Rep. Ron Bigelow, R-West Valley City, on Monday previewed a new version of the Salt Lake County Council and Council of Governments' transportation-project ranking methods, required under a bill passed a couple of months ago during a special session of the Legislature.
The county's report "went into more detail on what the process was" than during an unsuccessful presentation last month to the Executive Appropriations Committee, Bigelow said. The committee, which Bigelow co-chairs, postponed action until its December meeting.
The report will be available to all committee members by today so they can read it before meeting again next week, Bigelow said.
If it passes muster, county mayors and council members at last will be able to tell voters what they will be buying and when with the Proposition 3 quarter-cent sales tax increase they approved Nov. 7 by a 64 percent margin.

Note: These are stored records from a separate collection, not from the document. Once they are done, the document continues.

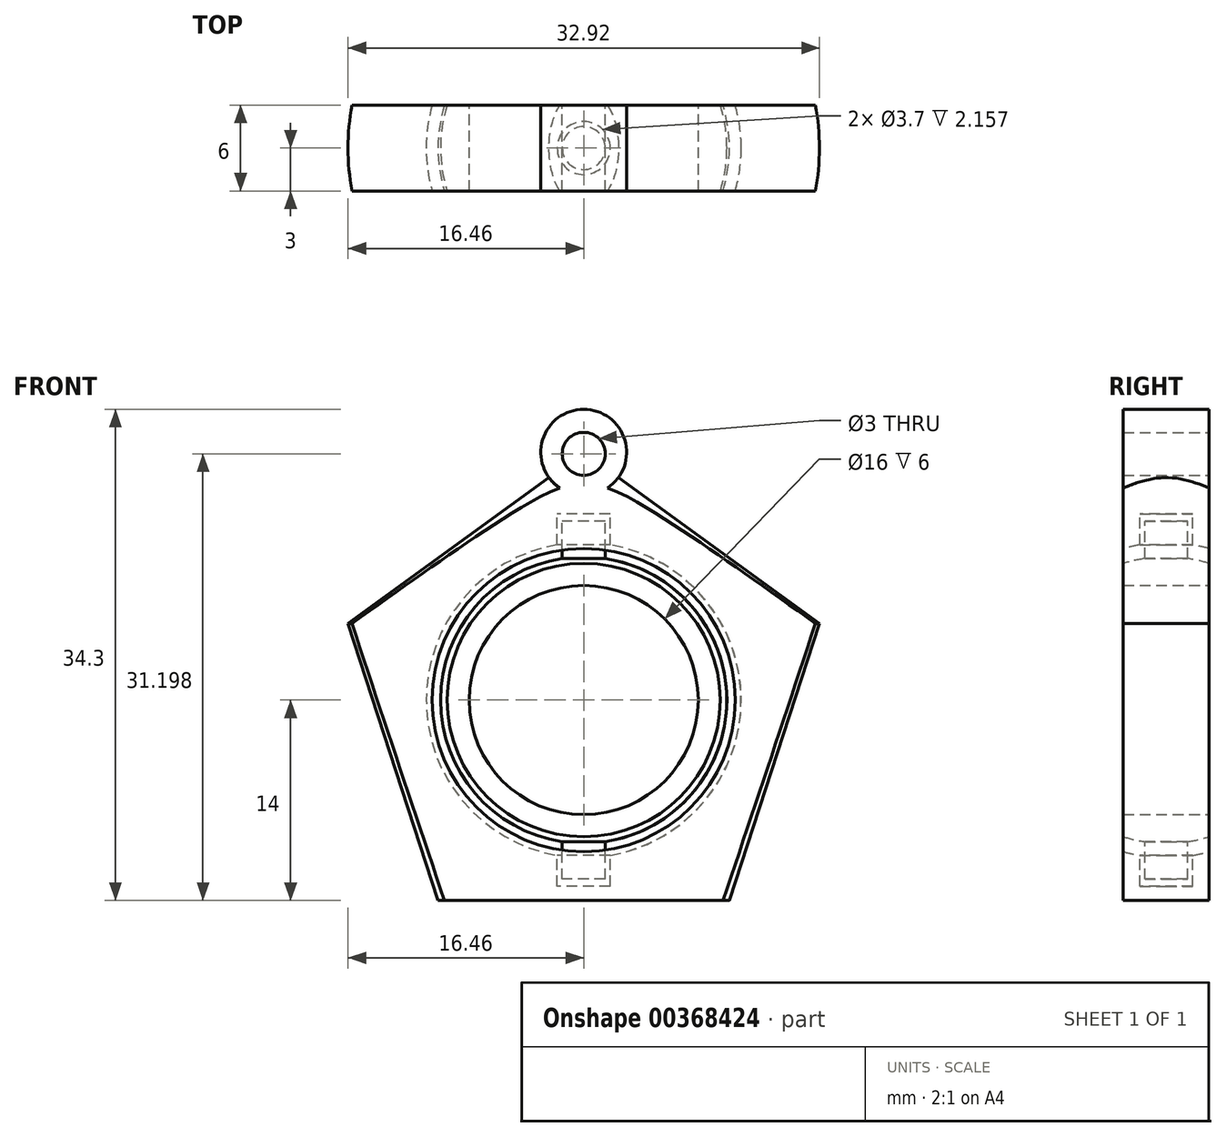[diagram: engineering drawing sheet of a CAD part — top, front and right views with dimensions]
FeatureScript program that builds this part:
annotation { "Feature Type Name" : "Feature", "Feature Type Description" : "" }
export const myFeature = defineFeature(function(context is Context, id is Id, definition is map)
    precondition{}
    {
        {
            var Q0;
            Q0=qCreatedBy(makeId("Front.planeOp"),FACE);
            var sketch = newSketch(context, id + "F0", { "sketchPlane" : qUnion([Q0])});
            skLineSegment(sketch, "E0.bottom", {"start": v(-1.85, 13) * mm, "end": v(1.85, 13) * mm});
            skLineSegment(sketch, "E0.top", {"start": v(-1.85, -13) * mm, "end": v(1.85, -13) * mm});
            skLineSegment(sketch, "E0.left", {"start": v(-1.85, 13) * mm, "end": v(-1.85, -13) * mm});
            skLineSegment(sketch, "E0.right", {"start": v(1.85, 13) * mm, "end": v(1.85, -13) * mm});
            skPoint(sketch, "E0.middle", {"position": v(0, 0) * mm});
            skLineSegment(sketch, "E1.bottom", {"start": v(-1.5, 12.5) * mm, "end": v(1.5, 12.5) * mm});
            skLineSegment(sketch, "E1.top", {"start": v(-1.5, -12.5) * mm, "end": v(1.5, -12.5) * mm});
            skLineSegment(sketch, "E1.left", {"start": v(-1.5, 12.5) * mm, "end": v(-1.5, -12.5) * mm});
            skLineSegment(sketch, "E1.right", {"start": v(1.5, 12.5) * mm, "end": v(1.5, -12.5) * mm});
            skCircle(sketch, "E2.cCircle", {"center": v(0, 0) * mm, "radius": 14 * mm, "construction": true});
            skLineSegment(sketch, "E2.0", {"start": v(0, 17.3) * mm, "end": v(16.46, 5.35) * mm});
            skLineSegment(sketch, "E2.1", {"start": v(16.46, 5.35) * mm, "end": v(10.17, -14) * mm});
            skLineSegment(sketch, "E2.2", {"start": v(10.17, -14) * mm, "end": v(-10.17, -14) * mm});
            skLineSegment(sketch, "E2.3", {"start": v(-10.17, -14) * mm, "end": v(-16.46, 5.35) * mm});
            skLineSegment(sketch, "E2.4", {"start": v(-16.46, 5.35) * mm, "end": v(0, 17.3) * mm});
            skPoint(sketch, "E2.0.midPoint", {"position": v(8.23, 11.33) * mm});
            skCircle(sketch, "E3", {"center": v(0, 0) * mm, "radius": 10 * mm});
            skCircle(sketch, "E4", {"center": v(0, 0) * mm, "radius": 11 * mm});
            skSolve(sketch);
        }
        {
            var Q0;
            Q0=qCreatedBy(makeId("Front.planeOp"),FACE);
            var sketch = newSketch(context, id + "F1", { "sketchPlane" : qUnion([Q0])});
            skLineSegment(sketch, "E5.0", {"start": v(-16.46, 5.35) * mm, "end": v(0, 17.3) * mm});
            skArc(sketch, "E5.1", {"start": v(-1.85, 9.83) * mm, "mid": v(-10, -0.18) * mm, "end": v(-1.5, -9.89) * mm});
            skArc(sketch, "E5.2", {"start": v(-1.85, 10.84) * mm, "mid": v(-11, 0) * mm, "end": v(-1.85, -10.84) * mm});
            skLineSegment(sketch, "E5.3", {"start": v(-1.85, 13) * mm, "end": v(1.85, 13) * mm});
            skLineSegment(sketch, "E5.4", {"start": v(-1.85, -13) * mm, "end": v(1.85, -13) * mm});
            skLineSegment(sketch, "E5.5", {"start": v(-1.85, 13) * mm, "end": v(-1.85, 10.84) * mm});
            skLineSegment(sketch, "E5.6", {"start": v(1.85, 13) * mm, "end": v(1.85, 10.84) * mm});
            skLineSegment(sketch, "E5.7", {"start": v(-1.5, 12.5) * mm, "end": v(1.5, 12.5) * mm});
            skLineSegment(sketch, "E5.8", {"start": v(-1.5, -12.5) * mm, "end": v(1.5, -12.5) * mm});
            skLineSegment(sketch, "E5.9", {"start": v(-1.5, 12.5) * mm, "end": v(-1.5, 9.89) * mm});
            skLineSegment(sketch, "E5.10", {"start": v(1.5, 12.5) * mm, "end": v(1.5, 9.89) * mm});
            skLineSegment(sketch, "E5.12", {"start": v(0, 17.3) * mm, "end": v(16.46, 5.35) * mm});
            skLineSegment(sketch, "E5.13", {"start": v(16.46, 5.35) * mm, "end": v(10.17, -14) * mm});
            skLineSegment(sketch, "E5.14", {"start": v(10.17, -14) * mm, "end": v(-10.17, -14) * mm});
            skLineSegment(sketch, "E5.15", {"start": v(-10.17, -14) * mm, "end": v(-16.46, 5.35) * mm});
            skArc(sketch, "E6.trimOffspring", {"start": v(1.5, -9.89) * mm, "mid": v(10, 0) * mm, "end": v(1.5, 9.89) * mm});
            skArc(sketch, "E7.trimOffspring", {"start": v(1.85, -10.84) * mm, "mid": v(11, 0) * mm, "end": v(1.85, 10.84) * mm});
            skLineSegment(sketch, "E8.trimOffspring", {"start": v(-1.85, -10.84) * mm, "end": v(-1.85, -13) * mm});
            skLineSegment(sketch, "E9.trimOffspring", {"start": v(1.85, -10.84) * mm, "end": v(1.85, -13) * mm});
            skLineSegment(sketch, "E10.trimOffspring", {"start": v(1.5, -9.89) * mm, "end": v(1.5, -12.5) * mm});
            skLineSegment(sketch, "E11.trimOffspring", {"start": v(-1.5, -9.89) * mm, "end": v(-1.5, -12.5) * mm});
            skArc(sketch, "E12.13", {"start": v(-1.5, 9.89) * mm, "mid": v(-10, 0) * mm, "end": v(-1.5, -9.89) * mm});
            skArc(sketch, "E13.trimOffspring", {"start": v(1.85, 9.83) * mm, "mid": v(1.68, 9.86) * mm, "end": v(1.5, 9.89) * mm});
            skArc(sketch, "E14.trimOffspring", {"start": v(1.5, -9.89) * mm, "mid": v(1.68, -9.86) * mm, "end": v(1.85, -9.83) * mm});
            skArc(sketch, "E15.trimOffspring", {"start": v(1.5, -9.89) * mm, "mid": v(10, -0.18) * mm, "end": v(1.85, 9.83) * mm});
            skSolve(sketch);
        }
        {
            var Q0;
            Q0=qCreatedBy(makeId("Front.planeOp"),FACE);
            var sketch = newSketch(context, id + "F2", { "sketchPlane" : qUnion([Q0])});
            skLineSegment(sketch, "E16.4", {"start": v(16.46, 5.35) * mm, "end": v(10.17, -14) * mm});
            skLineSegment(sketch, "E16.6", {"start": v(1.5, 12.5) * mm, "end": v(1.5, 9.89) * mm});
            skArc(sketch, "E16.11", {"start": v(1.5, -9.89) * mm, "mid": v(10, -0.18) * mm, "end": v(1.85, 9.83) * mm});
            skLineSegment(sketch, "E16.12", {"start": v(0, 13) * mm, "end": v(1.85, 13) * mm});
            skLineSegment(sketch, "E16.14", {"start": v(10.17, -14) * mm, "end": v(0, -14) * mm});
            skLineSegment(sketch, "E16.15", {"start": v(1.85, -10.84) * mm, "end": v(1.85, -13) * mm});
            skLineSegment(sketch, "E16.16", {"start": v(1.85, 13) * mm, "end": v(1.85, 10.84) * mm});
            skArc(sketch, "E16.17", {"start": v(1.85, -10.84) * mm, "mid": v(11, 0) * mm, "end": v(1.85, 10.84) * mm});
            skLineSegment(sketch, "E16.20", {"start": v(0, 17.3) * mm, "end": v(16.46, 5.35) * mm});
            skLineSegment(sketch, "E16.21", {"start": v(1.5, -9.89) * mm, "end": v(1.5, -12.5) * mm});
            skLineSegment(sketch, "E16.22", {"start": v(1.5, 12.5) * mm, "end": v(1.5, 9.89) * mm});
            skLineSegment(sketch, "E16.25", {"start": v(1.85, 13) * mm, "end": v(1.85, 10.84) * mm});
            skLineSegment(sketch, "E16.27", {"start": v(16.46, 5.35) * mm, "end": v(10.17, -14) * mm});
            skLineSegment(sketch, "E16.28", {"start": v(0, 13) * mm, "end": v(1.85, 13) * mm});
            skLineSegment(sketch, "E16.30", {"start": v(1.85, -10.84) * mm, "end": v(1.85, -13) * mm});
            skArc(sketch, "E16.31", {"start": v(1.5, -9.89) * mm, "mid": v(10, 0) * mm, "end": v(1.5, 9.89) * mm});
            skLineSegment(sketch, "E16.33", {"start": v(0, 12.5) * mm, "end": v(1.5, 12.5) * mm});
            skLineSegment(sketch, "E16.34", {"start": v(1.5, -9.89) * mm, "end": v(1.5, -12.5) * mm});
            skLineSegment(sketch, "E16.35", {"start": v(0, 17.3) * mm, "end": v(16.46, 5.35) * mm});
            skArc(sketch, "E16.39", {"start": v(1.85, -10.84) * mm, "mid": v(11, 0) * mm, "end": v(1.85, 10.84) * mm});
            skLineSegment(sketch, "E16.43", {"start": v(1.85, -10.84) * mm, "end": v(1.85, -13) * mm});
            skLineSegment(sketch, "E16.45", {"start": v(1.5, 12.5) * mm, "end": v(1.5, 9.89) * mm});
            skLineSegment(sketch, "E16.46", {"start": v(1.85, 13) * mm, "end": v(1.85, 10.84) * mm});
            skArc(sketch, "E16.47", {"start": v(1.85, -10.84) * mm, "mid": v(11, 0) * mm, "end": v(1.85, 10.84) * mm});
            skLineSegment(sketch, "E16.49", {"start": v(16.46, 5.35) * mm, "end": v(10.17, -14) * mm});
            skArc(sketch, "E16.54", {"start": v(1.85, -10.84) * mm, "mid": v(11, 0) * mm, "end": v(1.85, 10.84) * mm});
            skPoint(sketch, "E16.51.end.orphan", {"position": v(-16.46, 5.35) * mm});
            skPoint(sketch, "E16.51.start.orphan", {"position": v(-10.17, -14) * mm});
            skPoint(sketch, "E16.23.end.orphan", {"position": v(0, 17.3) * mm});
            skPoint(sketch, "E16.23.start.orphan", {"position": v(-16.46, 5.35) * mm});
            skPoint(sketch, "E16.13.end.orphan", {"position": v(0, 17.3) * mm});
            skPoint(sketch, "E16.13.start.orphan", {"position": v(-16.46, 5.35) * mm});
            skPoint(sketch, "E16.10.end.orphan", {"position": v(-16.46, 5.35) * mm});
            skPoint(sketch, "E16.10.start.orphan", {"position": v(-10.17, -14) * mm});
            skPoint(sketch, "E16.42.end.orphan", {"position": v(-16.46, 5.35) * mm});
            skPoint(sketch, "E16.42.start.orphan", {"position": v(-10.17, -14) * mm});
            skPoint(sketch, "E16.2.end.orphan", {"position": v(-1.85, -10.84) * mm});
            skPoint(sketch, "E16.2.start.orphan", {"position": v(-1.85, 10.84) * mm});
            skPoint(sketch, "E16.24.end.orphan", {"position": v(-1.85, -10.84) * mm});
            skPoint(sketch, "E16.24.start.orphan", {"position": v(-1.85, 10.84) * mm});
            skPoint(sketch, "E16.41.end.orphan", {"position": v(-1.5, -9.89) * mm});
            skPoint(sketch, "E16.3.end.orphan", {"position": v(-1.5, -9.89) * mm});
            skPoint(sketch, "E16.3.start.orphan", {"position": v(-1.85, 9.83) * mm});
            skPoint(sketch, "E16.38.end.orphan", {"position": v(-1.5, -12.5) * mm});
            skPoint(sketch, "E16.38.start.orphan", {"position": v(-1.5, -9.89) * mm});
            skPoint(sketch, "E16.48.end.orphan", {"position": v(-1.5, -12.5) * mm});
            skPoint(sketch, "E16.48.start.orphan", {"position": v(-1.5, -9.89) * mm});
            skPoint(sketch, "E16.5.end.orphan", {"position": v(-1.5, -12.5) * mm});
            skPoint(sketch, "E16.5.start.orphan", {"position": v(-1.5, -9.89) * mm});
            skPoint(sketch, "E16.50.end.orphan", {"position": v(-1.85, -13) * mm});
            skPoint(sketch, "E16.50.start.orphan", {"position": v(-1.85, -10.84) * mm});
            skPoint(sketch, "E16.26.end.orphan", {"position": v(-1.85, -13) * mm});
            skPoint(sketch, "E16.26.start.orphan", {"position": v(-1.85, -10.84) * mm});
            skPoint(sketch, "E16.8.end.orphan", {"position": v(-1.85, -13) * mm});
            skPoint(sketch, "E16.8.start.orphan", {"position": v(-1.85, -10.84) * mm});
            skPoint(sketch, "E16.32.end.orphan", {"position": v(-1.5, 9.89) * mm});
            skPoint(sketch, "E16.32.start.orphan", {"position": v(-1.5, 12.5) * mm});
            skPoint(sketch, "E16.29.end.orphan", {"position": v(-1.85, 10.84) * mm});
            skPoint(sketch, "E16.29.start.orphan", {"position": v(-1.85, 13) * mm});
            skPoint(sketch, "E16.9.end.orphan", {"position": v(-1.5, 9.89) * mm});
            skPoint(sketch, "E16.9.start.orphan", {"position": v(-1.5, 12.5) * mm});
            skPoint(sketch, "E16.53.end.orphan", {"position": v(-1.85, 10.84) * mm});
            skPoint(sketch, "E16.53.start.orphan", {"position": v(-1.85, 13) * mm});
            skPoint(sketch, "E16.18.end.orphan", {"position": v(-1.85, 10.84) * mm});
            skPoint(sketch, "E16.18.start.orphan", {"position": v(-1.85, 13) * mm});
            skPoint(sketch, "E16.19.end.orphan", {"position": v(-1.85, 9.83) * mm});
            skPoint(sketch, "E16.19.start.orphan", {"position": v(-1.5, 9.89) * mm});
            skLineSegment(sketch, "E17", {"start": v(0, -12.5) * mm, "end": v(1.5, -12.5) * mm});
            skLineSegment(sketch, "E18", {"start": v(0, -13) * mm, "end": v(1.85, -13) * mm});
            skPoint(sketch, "E16.52.end.orphan", {"position": v(1.85, -13) * mm});
            skPoint(sketch, "E16.1.start.orphan", {"position": v(-1.85, -13) * mm});
            skPoint(sketch, "E16.40.end.orphan", {"position": v(1.85, -13) * mm});
            skPoint(sketch, "E16.7.end.orphan", {"position": v(1.5, -12.5) * mm});
            skPoint(sketch, "E16.36.start.orphan", {"position": v(-1.5, -12.5) * mm});
            skPoint(sketch, "E16.37.start.orphan", {"position": v(10.17, -14) * mm});
            skPoint(sketch, "E16.44.start.orphan", {"position": v(-1.85, 13) * mm});
            skPoint(sketch, "E16.0.start.orphan", {"position": v(-1.5, 12.5) * mm});
            skLineSegment(sketch, "E19", {"start": v(0, 17.3) * mm, "end": v(0, 13) * mm});
            skLineSegment(sketch, "E20", {"start": v(0, 12.5) * mm, "end": v(0, -12.5) * mm});
            skLineSegment(sketch, "E21", {"start": v(0, -13) * mm, "end": v(0, -14) * mm});
            skSolve(sketch);
        }
        {
            var Q0;
            Q0 = qSketchRegion(id + "F2", true);
            var Q1;
            Q1=sQuery(id+"F2.wireOp",EDGE,"E20");
            revolve(context, id + "F3", {"entities" : qUnion([Q0]), "axis" : qUnion([Q1]), "revolveType" : RevolveType.FULL});
        }
        {
            var Q0;
            Q0=qCreatedBy(makeId("Right.planeOp"),FACE);
            var sketch = newSketch(context, id + "F4", { "sketchPlane" : qUnion([Q0])});
            skLineSegment(sketch, "E22.bottom", {"start": v(-3, 18.47) * mm, "end": v(-21.65, 18.47) * mm});
            skLineSegment(sketch, "E22.top", {"start": v(-3, -16.6) * mm, "end": v(-21.65, -16.6) * mm});
            skLineSegment(sketch, "E22.left", {"start": v(-3, 18.47) * mm, "end": v(-3, -16.6) * mm});
            skLineSegment(sketch, "E22.right", {"start": v(-21.65, 18.47) * mm, "end": v(-21.65, -16.6) * mm});
            skLineSegment(sketch, "E23.bottom", {"start": v(3, 18.1) * mm, "end": v(19.4, 18.1) * mm});
            skLineSegment(sketch, "E23.top", {"start": v(3, -16.98) * mm, "end": v(19.4, -16.98) * mm});
            skLineSegment(sketch, "E23.left", {"start": v(3, 18.1) * mm, "end": v(3, -16.98) * mm});
            skLineSegment(sketch, "E23.right", {"start": v(19.4, 18.1) * mm, "end": v(19.4, -16.98) * mm});
            skSolve(sketch);
        }
        {
            var Q0;
            Q0 = qSketchRegion(id + "F4", true);
            extrude(context, id + "F5", {"entities" : qUnion([Q0]), "operationType" : NewBodyOperationType.REMOVE, "endBound" : BoundingType.SYMMETRIC, "oppositeDirection" : true, "depth" : 50 * mm});
        }
        {
            var Q0;
            Q0=qCreatedBy(makeId("Front.planeOp"),FACE);
            var sketch = newSketch(context, id + "F6", { "sketchPlane" : qUnion([Q0])});
            skCircle(sketch, "E24", {"center": v(0, 17.3) * mm, "radius": 3 * mm});
            skSolve(sketch);
        }
        {
            var Q0;
            Q0 = qSketchRegion(id + "F6", true);
            extrude(context, id + "F7", {"entities" : qUnion([Q0]), "operationType" : NewBodyOperationType.ADD, "endBound" : BoundingType.SYMMETRIC, "depth" : 6 * mm});
        }
        {
            var Q0;
            Q0=qCreatedBy(makeId("Front.planeOp"),FACE);
            var sketch = newSketch(context, id + "F8", { "sketchPlane" : qUnion([Q0])});
            skCircle(sketch, "E25", {"center": v(0, 0) * mm, "radius": 8 * mm});
            skCircle(sketch, "E26", {"center": v(0, 17.2) * mm, "radius": 1.5 * mm});
            skSolve(sketch);
        }
        {
            var Q0;
            Q0 = qSketchRegion(id + "F8", true);
            extrude(context, id + "F9", {"entities" : qUnion([Q0]), "operationType" : NewBodyOperationType.REMOVE, "endBound" : BoundingType.SYMMETRIC, "depth" : 25 * mm});
        }
    });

The new Salt Lake County tax is expected to raise $50 million per year. About $11 million is earmarked to buy land for the west-side Mountain View Corridor highway, with the rest going for new TRAX light-rail lines, commuter rail to Utah County and small road projects in the Salt Lake Valley.
The mayors, with the assistance of the Wasatch Front Regional Council, the Utah Department of Transportation and the Utah Transportation Authority have been trying to get a list together for county residents since the Sept. 19 passage of HB4001, which allows counties to raise transportation-related sales tax by a quarter-cent for roads and rail.
The ranking methods were ready for review almost immediately after the special session, but Executive Appropriations refused to convene earlier than it was scheduled to do so, kept the matter off its agenda while House Speaker Greg Curtis was out of the country and then refused to allow the regional council's executive director, Chuck Chappell, to finish his verbal presentation last month.
Republican members of the committee, calling the county's one-page explanation of project ranking criteria "vague" and lacking "meat," voted instead to delay until they got something more like a written manual than a simple list.
Though he is not on Executive Appropriations, Sen. Howard Stephenson, R-Draper, also conferred Monday with the regional council representatives on their criteria, which he believes won't work the way they are supposed to.
The report, he said, "is a vast improvement over what was originally presented." But he says the statistical analyses are bound to distort an individual project's worth.
Stephenson said he voted against HB4001 because it would shift to the county a statewide problem.
Bigelow, who also voted against HB4001, said he thought it improper to sidestep legislative responsibility by punting the spending issue to the county voters.
The bill's requirements are cumbersome, he said, but that just "helps refine those projects that are most critical," he said.